Stakeholders did not identify any equality issues. The committee noted that although the marketing authorisation for elacestrant is for the 'treatment of postmenopausal women, and men, with estrogen receptor (ER)-positive, HER2-negative, locally advanced or metastatic breast cancer with an activating ESR1 mutation', a person can have breast cancer after menopause and not identify as a woman. Gender reassignment is a protected characteristic under the Equality Act 2010. The recommendations in this guidance include women, trans men and non-binary people registered female at birth who have been through the menopause, and men (see sections 1.1 and 3.21).

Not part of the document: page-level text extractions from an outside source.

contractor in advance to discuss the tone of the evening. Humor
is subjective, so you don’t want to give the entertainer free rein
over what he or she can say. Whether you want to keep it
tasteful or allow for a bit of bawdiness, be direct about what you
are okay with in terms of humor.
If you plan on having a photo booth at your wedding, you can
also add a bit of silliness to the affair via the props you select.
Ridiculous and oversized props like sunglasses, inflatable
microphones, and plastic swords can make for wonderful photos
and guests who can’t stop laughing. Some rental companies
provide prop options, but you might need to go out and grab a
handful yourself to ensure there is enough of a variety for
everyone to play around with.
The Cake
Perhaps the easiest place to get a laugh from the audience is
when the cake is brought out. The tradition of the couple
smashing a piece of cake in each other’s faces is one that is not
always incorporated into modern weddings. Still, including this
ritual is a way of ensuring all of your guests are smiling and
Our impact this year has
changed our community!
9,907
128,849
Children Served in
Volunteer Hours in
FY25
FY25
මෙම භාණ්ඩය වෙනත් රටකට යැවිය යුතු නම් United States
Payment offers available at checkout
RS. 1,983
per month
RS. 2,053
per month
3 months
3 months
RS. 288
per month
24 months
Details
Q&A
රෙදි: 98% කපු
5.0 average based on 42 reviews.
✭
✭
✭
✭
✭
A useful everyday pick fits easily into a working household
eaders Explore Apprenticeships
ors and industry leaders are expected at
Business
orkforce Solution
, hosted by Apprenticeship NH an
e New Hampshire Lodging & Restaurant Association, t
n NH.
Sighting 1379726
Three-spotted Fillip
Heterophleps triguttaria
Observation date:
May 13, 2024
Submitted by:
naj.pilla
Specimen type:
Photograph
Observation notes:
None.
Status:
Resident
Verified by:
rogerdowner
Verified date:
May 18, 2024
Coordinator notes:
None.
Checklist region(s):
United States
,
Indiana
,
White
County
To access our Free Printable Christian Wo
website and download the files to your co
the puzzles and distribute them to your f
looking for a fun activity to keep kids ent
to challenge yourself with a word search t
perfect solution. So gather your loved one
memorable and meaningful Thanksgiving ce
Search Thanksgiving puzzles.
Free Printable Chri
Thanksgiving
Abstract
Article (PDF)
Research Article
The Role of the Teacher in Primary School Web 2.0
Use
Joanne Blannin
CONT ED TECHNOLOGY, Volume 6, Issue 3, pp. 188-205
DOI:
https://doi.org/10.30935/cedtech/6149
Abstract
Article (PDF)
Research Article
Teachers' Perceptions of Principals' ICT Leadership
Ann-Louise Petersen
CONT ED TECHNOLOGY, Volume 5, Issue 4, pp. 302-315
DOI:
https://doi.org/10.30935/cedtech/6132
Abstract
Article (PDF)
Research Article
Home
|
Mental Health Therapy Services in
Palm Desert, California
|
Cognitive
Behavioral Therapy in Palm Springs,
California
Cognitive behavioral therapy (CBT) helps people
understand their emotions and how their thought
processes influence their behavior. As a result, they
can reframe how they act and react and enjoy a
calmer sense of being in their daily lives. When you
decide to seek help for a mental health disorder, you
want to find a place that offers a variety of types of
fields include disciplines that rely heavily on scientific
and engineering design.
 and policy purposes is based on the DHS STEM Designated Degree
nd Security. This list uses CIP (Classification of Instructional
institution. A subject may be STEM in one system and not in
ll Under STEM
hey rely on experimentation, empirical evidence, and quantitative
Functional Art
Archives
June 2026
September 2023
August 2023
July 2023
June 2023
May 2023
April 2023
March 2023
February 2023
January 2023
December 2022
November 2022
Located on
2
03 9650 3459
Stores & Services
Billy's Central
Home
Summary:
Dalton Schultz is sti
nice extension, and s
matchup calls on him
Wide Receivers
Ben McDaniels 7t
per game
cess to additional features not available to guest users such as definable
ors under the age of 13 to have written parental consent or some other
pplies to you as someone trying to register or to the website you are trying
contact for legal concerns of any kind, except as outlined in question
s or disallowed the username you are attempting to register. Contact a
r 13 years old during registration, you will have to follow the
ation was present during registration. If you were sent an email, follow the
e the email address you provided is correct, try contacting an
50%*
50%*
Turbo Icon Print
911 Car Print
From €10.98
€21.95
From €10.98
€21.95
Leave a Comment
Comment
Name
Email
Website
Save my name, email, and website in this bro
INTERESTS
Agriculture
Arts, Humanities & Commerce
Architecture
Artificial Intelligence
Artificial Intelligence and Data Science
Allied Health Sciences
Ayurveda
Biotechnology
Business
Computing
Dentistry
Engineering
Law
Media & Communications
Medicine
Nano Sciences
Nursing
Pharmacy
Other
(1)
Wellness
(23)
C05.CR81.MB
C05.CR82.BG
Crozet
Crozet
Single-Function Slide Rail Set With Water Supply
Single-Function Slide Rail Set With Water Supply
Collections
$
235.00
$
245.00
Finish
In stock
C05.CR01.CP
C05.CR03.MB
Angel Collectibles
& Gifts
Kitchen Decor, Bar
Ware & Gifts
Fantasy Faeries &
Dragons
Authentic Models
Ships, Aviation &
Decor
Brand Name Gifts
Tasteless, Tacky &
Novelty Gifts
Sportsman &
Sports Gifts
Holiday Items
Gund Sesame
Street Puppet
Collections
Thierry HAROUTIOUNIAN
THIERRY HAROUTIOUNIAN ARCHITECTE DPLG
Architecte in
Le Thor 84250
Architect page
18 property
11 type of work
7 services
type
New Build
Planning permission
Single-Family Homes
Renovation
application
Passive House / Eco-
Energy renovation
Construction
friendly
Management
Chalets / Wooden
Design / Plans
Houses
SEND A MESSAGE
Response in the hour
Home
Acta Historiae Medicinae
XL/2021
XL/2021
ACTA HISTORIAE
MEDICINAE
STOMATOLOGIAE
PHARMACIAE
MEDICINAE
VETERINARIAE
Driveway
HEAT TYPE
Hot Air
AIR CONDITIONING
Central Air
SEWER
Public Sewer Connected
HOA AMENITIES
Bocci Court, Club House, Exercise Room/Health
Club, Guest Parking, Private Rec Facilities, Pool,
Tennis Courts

The committee considered if elacestrant is innovative. The clinical experts advised that elacestrant is a step-change in managing ER-positive HER2-negative advanced or metastatic breast cancer with an activating ESR1 mutation for which there are no targeted treatment options, so there is a high unmet need. They advised that elacestrant's ease of administration in the form of an oral tablet benefits people with breast cancer and the NHS by requiring less time in hospital. The committee did not identify additional benefits of elacestrant not captured in the economic modelling. So, it concluded that all additional benefits of elacestrant had already been taken into account.

All the ICERs in the company's and EAG's analyses were higher than the range considered to be a cost-effective use of NHS resources. So, elacestrant could not be recommended for routine commissioning in the NHS for treating ER-positive HER2-negative locally advanced or metastatic breast cancer with an activating ESR1 mutation that has progressed after at least 1 line of endocrine therapy and a CDK 4 and 6 inhibitor in women, trans men and non-binary people after menopause and men.